TEXT BLOCK ▸
------------------------------------------------------------

Monday 14 October 2019

In this blog

  • Despite serious setbacks to our puppy program our January 2020 GP initial police dog course is still on track
  • Rebel undergoes remedial training to deal with his over exitability and tail chasing issues TPD Jay is a big hit at the ride to the wall armed forces memorial day

Despite serious setbacks to our puppy program our January 2020 GP initial police dog course is still on track

Here are the dogs earmarked for our January 2020 General Purpose Initial Police dog course on our recent training day. From left to right TPD Arnie and puppy walker Andy, TPD Jay with puppy walker Stewart, TPD Rebel and me, TPD Dino with Police dog handler Scott Perkins.

I was looking forward to our training day because this was my first training day with TPD Dino since he went to Scott. I had puppy walked TPD Dino in his early weeks while I waited for a suitable
Police dog handler to take him on.

TPD Dino now lives with Scott and his family and Scott’s current serving Police dog Max in Cornwall. TPD Dino and PD Max get along really well together.

Scott will be attending the January 2020 Initial Police dog course with TPD Dino and although PD Max will be retiring as a general purpose Police dog he will still continue to work with Scott in his capacity as a firearms support search dog.

We had a really good training day and although there are several more months before these dogs start their course I must congratulate the puppy walkers because their dedication to their pups means they will be starting the course already at an advanced level.

Andy is a serving Police officer with aspirations to join the dog section and considering this is his first dog he has done an excellent job with TPD Arnie.

Stewart and his wife Alison have owned their own German Shepherds in the past but TPD Jay is their first Police puppy. Here they are pictured on our previous training day.

Alison was unable to attend today’s training session and so it was down to Stewart to hold the fort.

TPD Rebel has been with me for 10 days while his puppy walkers were on holiday and it gave me an opportunity to assess the problem he has had since early puppyhood ie chasing his tail.

------------------------------------------------------------

PROVIDED MATERIAL ▸
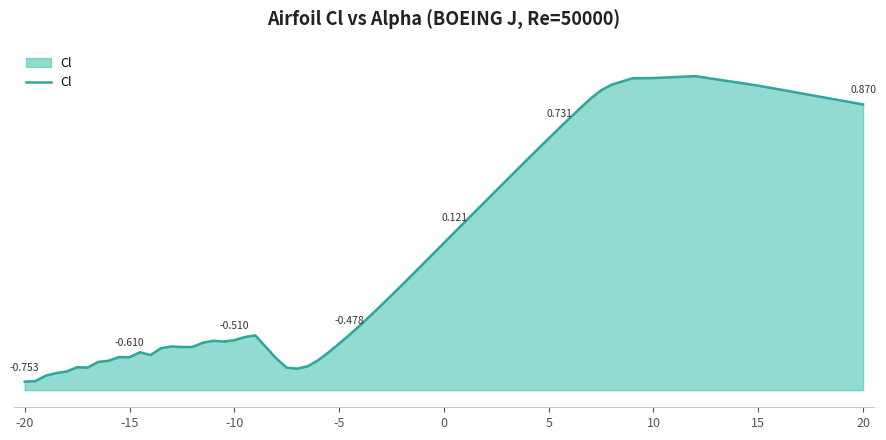

Does the chart display data point markers on the line(s)?

No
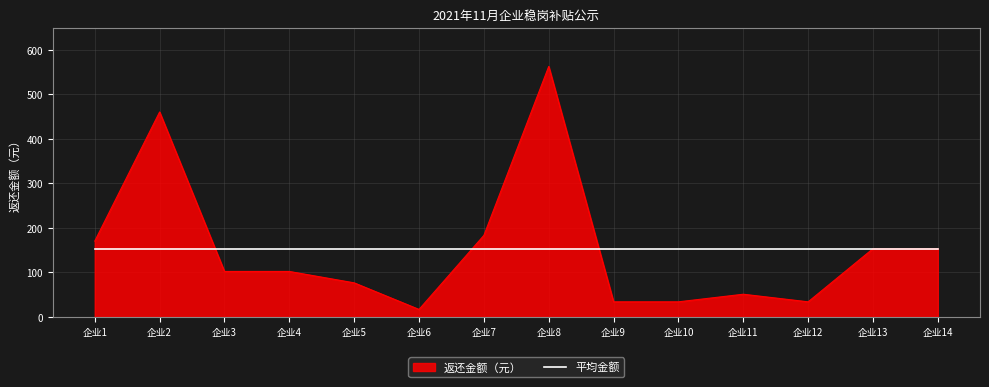

Is the value of 平均金额 at 企业8 greater than the value of 返还金额（元） at 企业11?

Yes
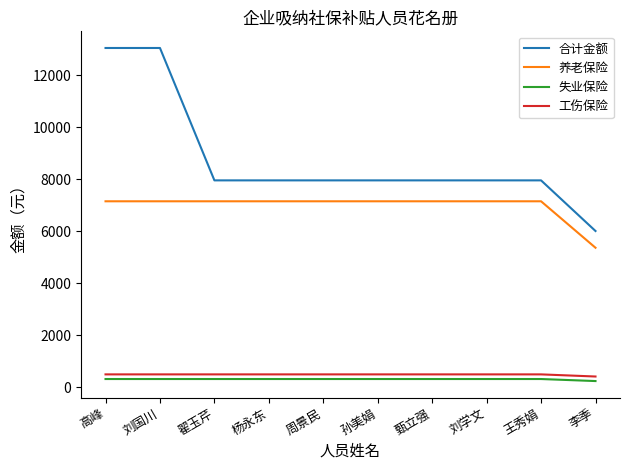

What is the total value across all series at 刘国川?

21016.5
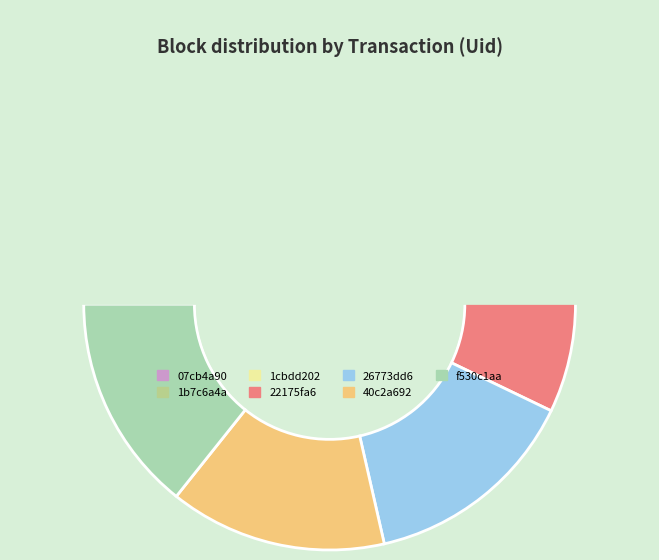

To the nearest percent, what percentage of the pie is 22175fa6?

14%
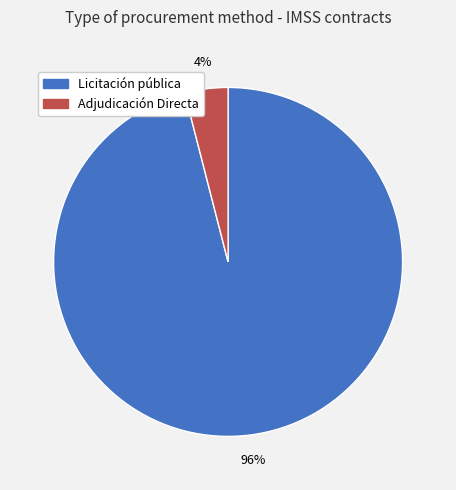

To the nearest percent, what portion does Licitación pública represent?

96%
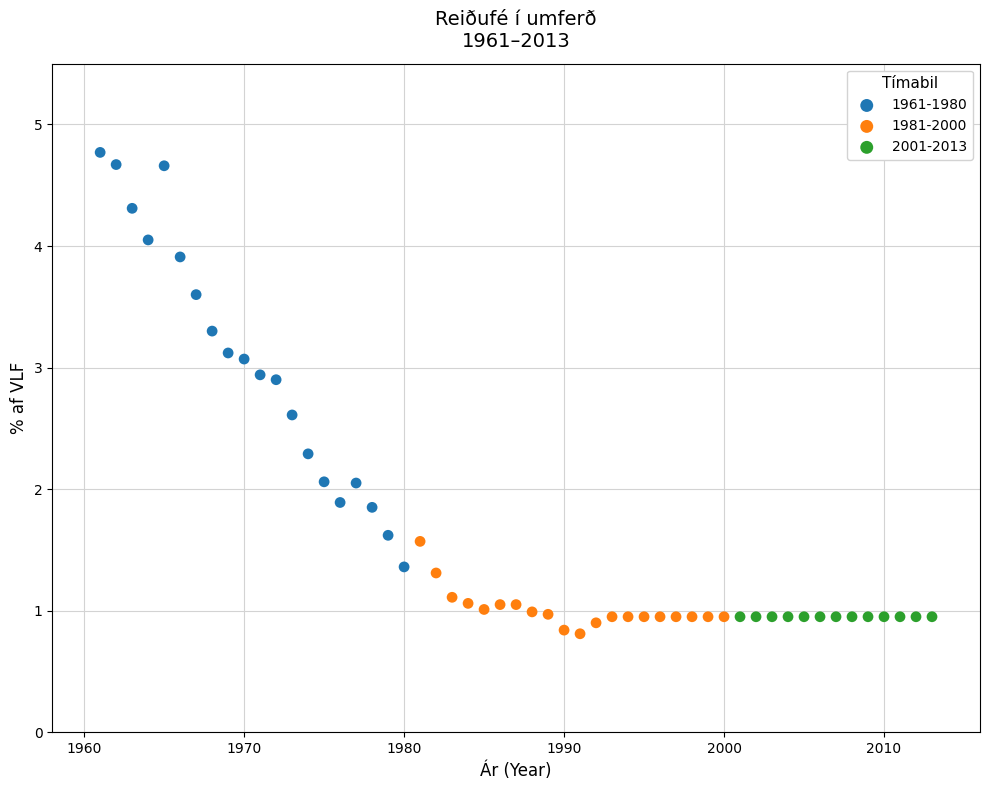

Which series contains the highest Y value?

1961-1980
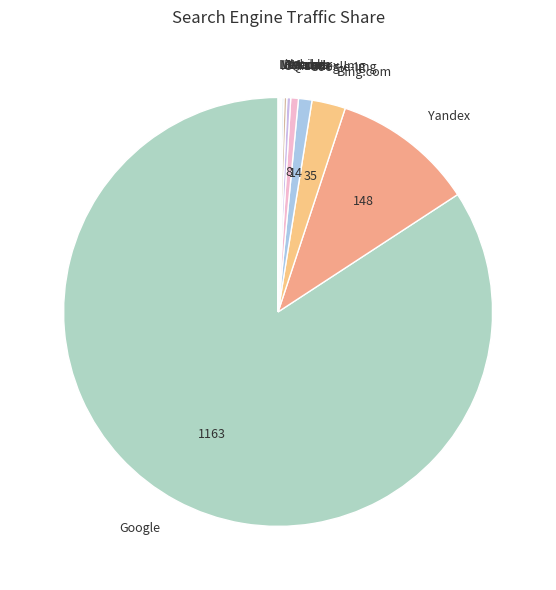

Which slice is the largest?

Google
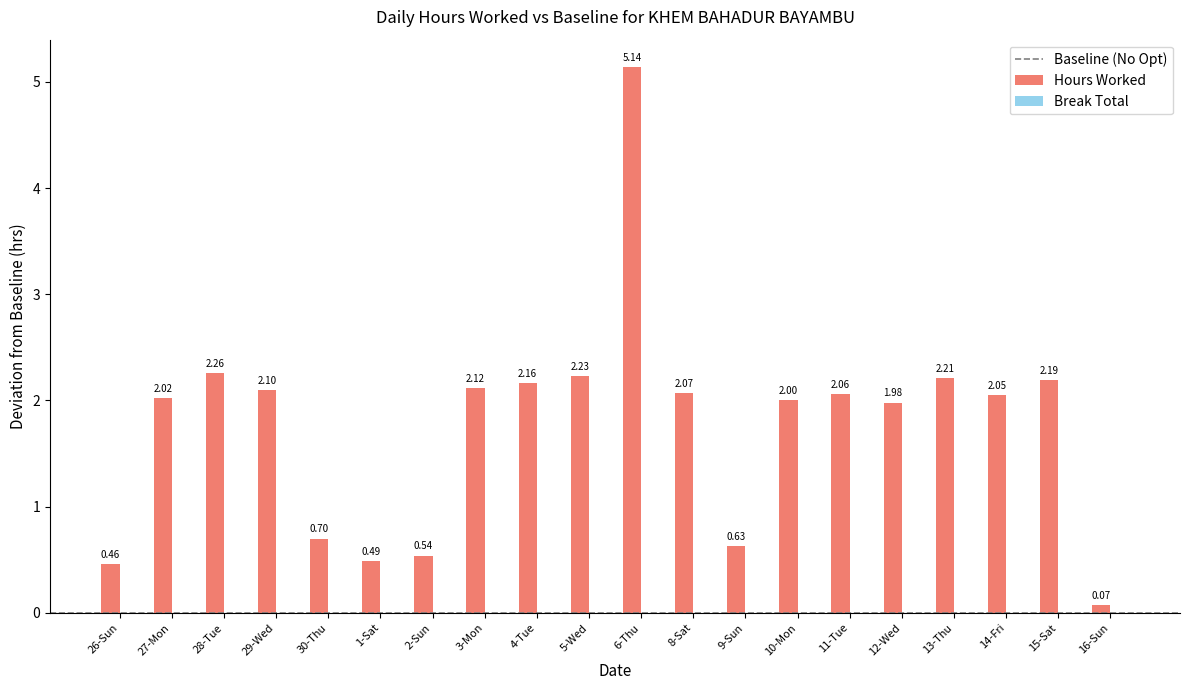

Rank the categories by value from lowest to highest.

16-Sun, 26-Sun, 1-Sat, 2-Sun, 9-Sun, 30-Thu, 12-Wed, 10-Mon, 27-Mon, 14-Fri, 11-Tue, 8-Sat, 29-Wed, 3-Mon, 4-Tue, 15-Sat, 13-Thu, 5-Wed, 28-Tue, 6-Thu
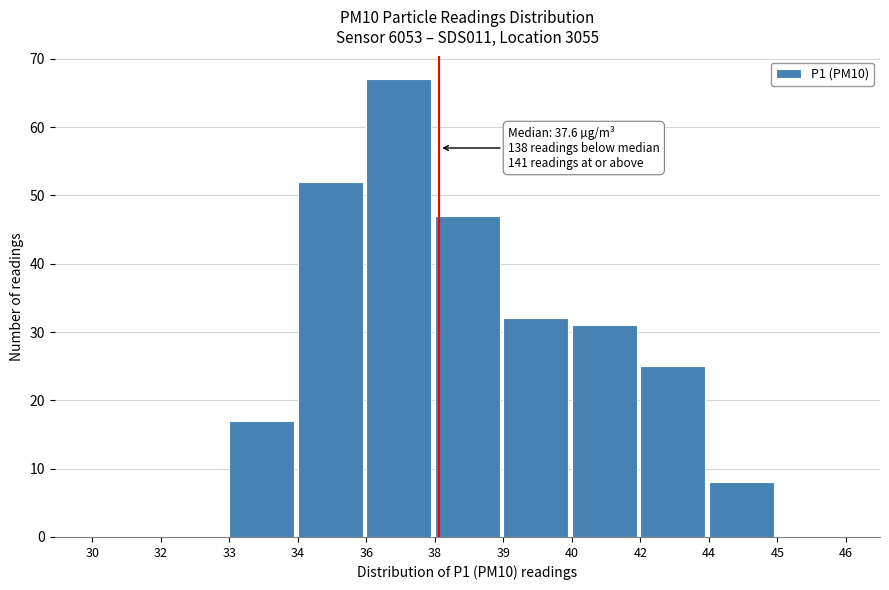

Reading left to right, extract all data points from this chart.

30=0	32=0	33=17	34=52	36=67	38=47	39=32	40=31	42=25	44=8	45=0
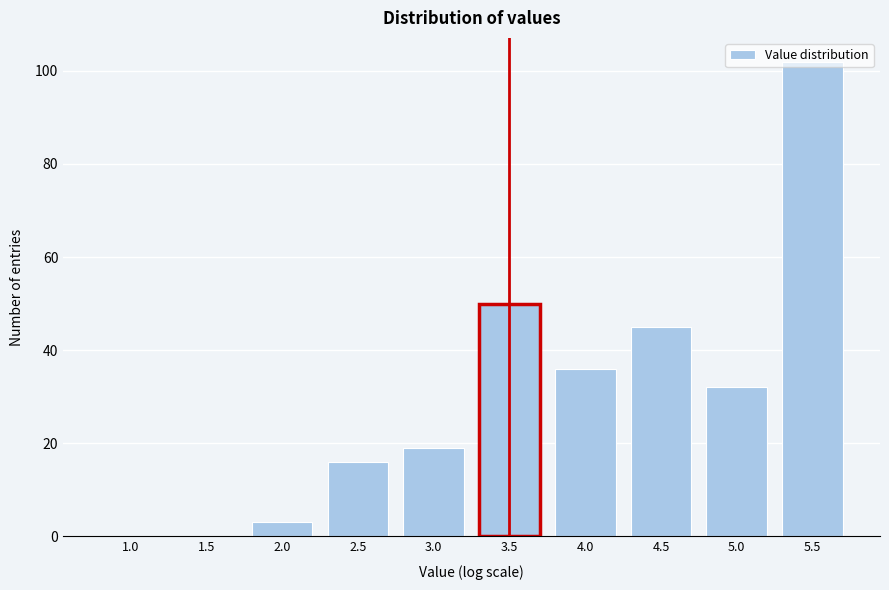

Which category has the highest value across all series?

5.5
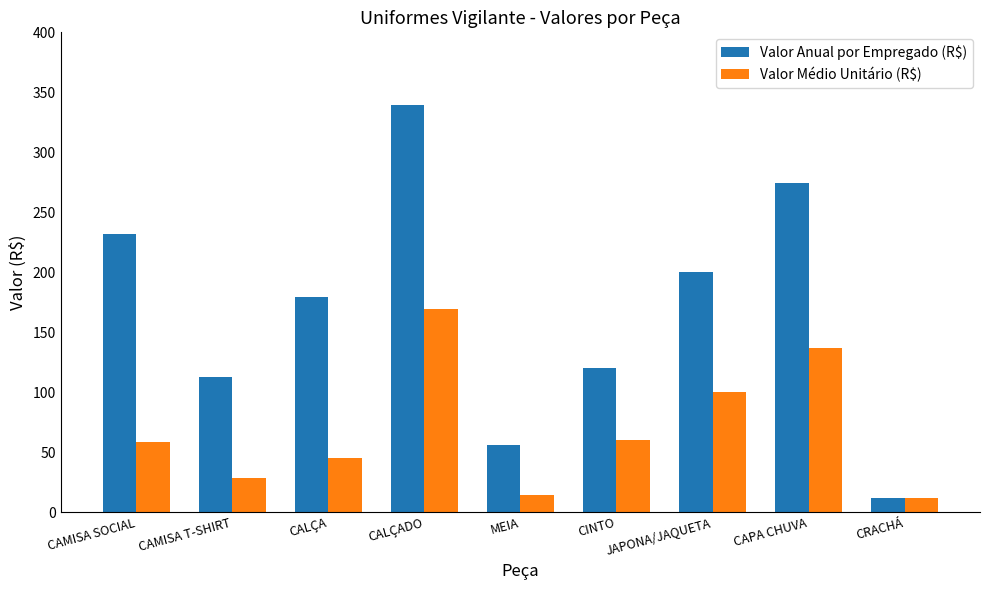

What are all the series names shown in the legend?

Valor Anual por Empregado (R$), Valor Médio Unitário (R$)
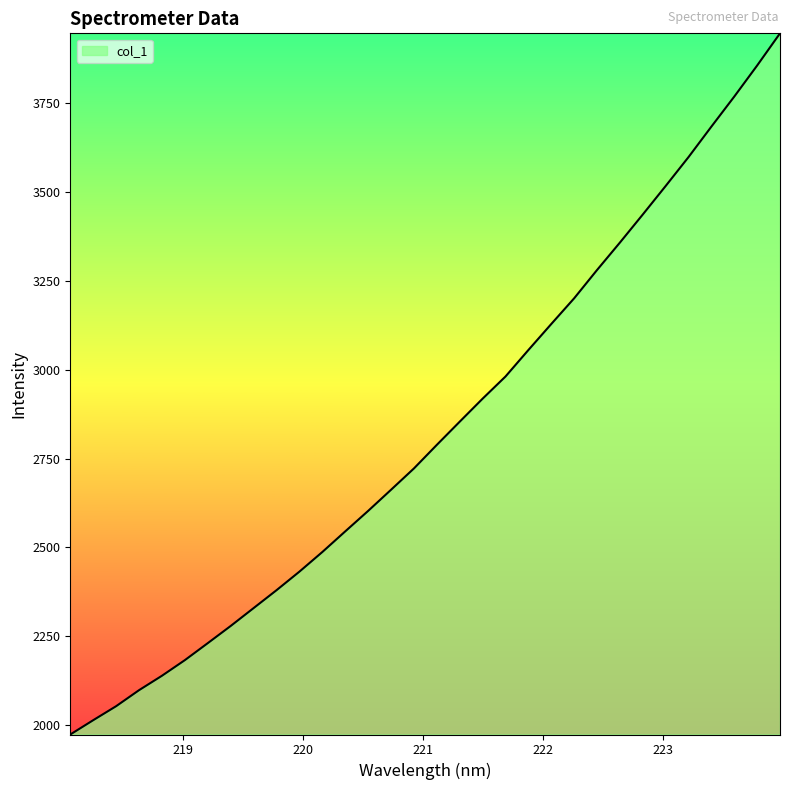

What is the minimum value shown in the chart?

1973.8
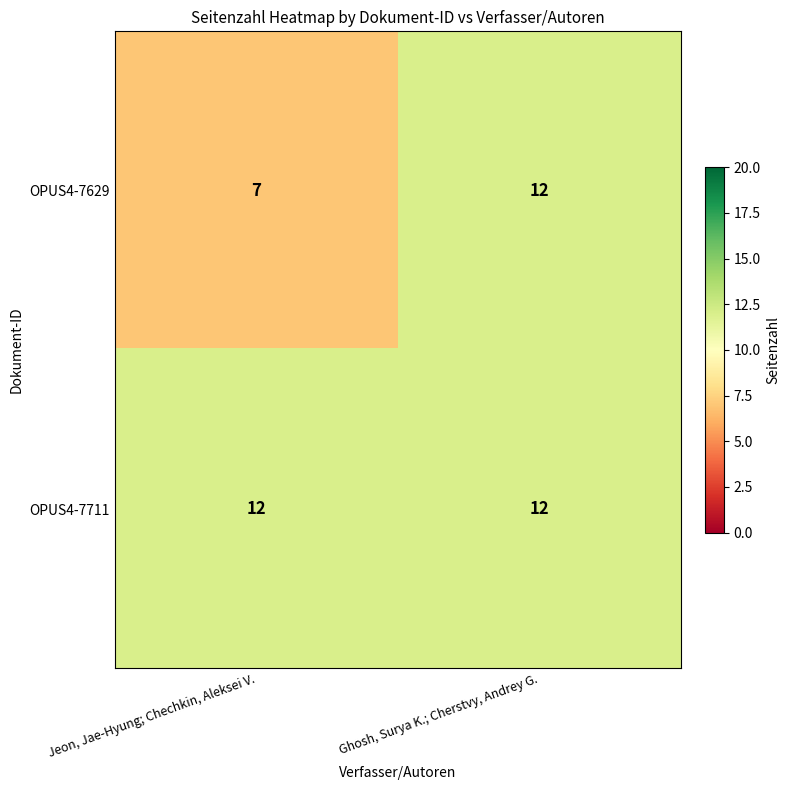

At how many categories does at least one series exceed 9?

2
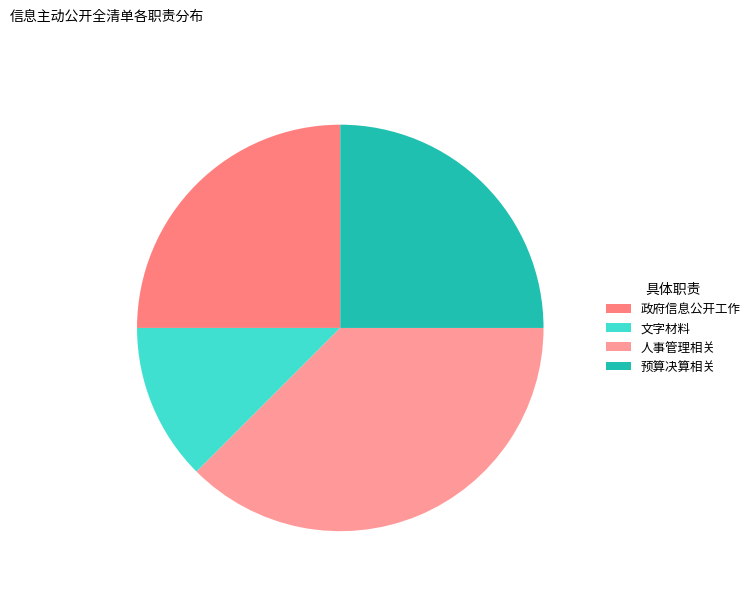

How many slices are in this pie chart?

4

------------------------------------------------------------

EXERCISE INSTRUCTIONS ▸
**A)** Answer these questions from the police dog blog post:
(i) In which county does TPD Dino now live with Scott?
(ii) Which dog is the first Police puppy for Stewart and Alison?
(iii) What problem has TPD Rebel had since early puppyhood?
**B)** Reproduce the whole listing above line for line without changing anything, and omit the pictures.
The listing has no connection to the police dog blog post and stands on its own.

TASK RESPONSES ▸
**A)**
(i) Cornwall
(ii) TPD Jay
(iii) Chasing his tail

**B)**
Does the chart display data point markers on the line(s)?

No

Is the value of 平均金额 at 企业8 greater than the value of 返还金额（元） at 企业11?

Yes

What is the total value across all series at 刘国川?

21016.5

To the nearest percent, what percentage of the pie is 22175fa6?

14%

To the nearest percent, what portion does Licitación pública represent?

96%

Which series contains the highest Y value?

1961-1980

Which slice is the largest?

Google

Rank the categories by value from lowest to highest.

16-Sun, 26-Sun, 1-Sat, 2-Sun, 9-Sun, 30-Thu, 12-Wed, 10-Mon, 27-Mon, 14-Fri, 11-Tue, 8-Sat, 29-Wed, 3-Mon, 4-Tue, 15-Sat, 13-Thu, 5-Wed, 28-Tue, 6-Thu

Reading left to right, extract all data points from this chart.

30=0	32=0	33=17	34=52	36=67	38=47	39=32	40=31	42=25	44=8	45=0

Which category has the highest value across all series?

5.5

What are all the series names shown in the legend?

Valor Anual por Empregado (R$), Valor Médio Unitário (R$)

What is the minimum value shown in the chart?

1973.8

At how many categories does at least one series exceed 9?

2

How many slices are in this pie chart?

4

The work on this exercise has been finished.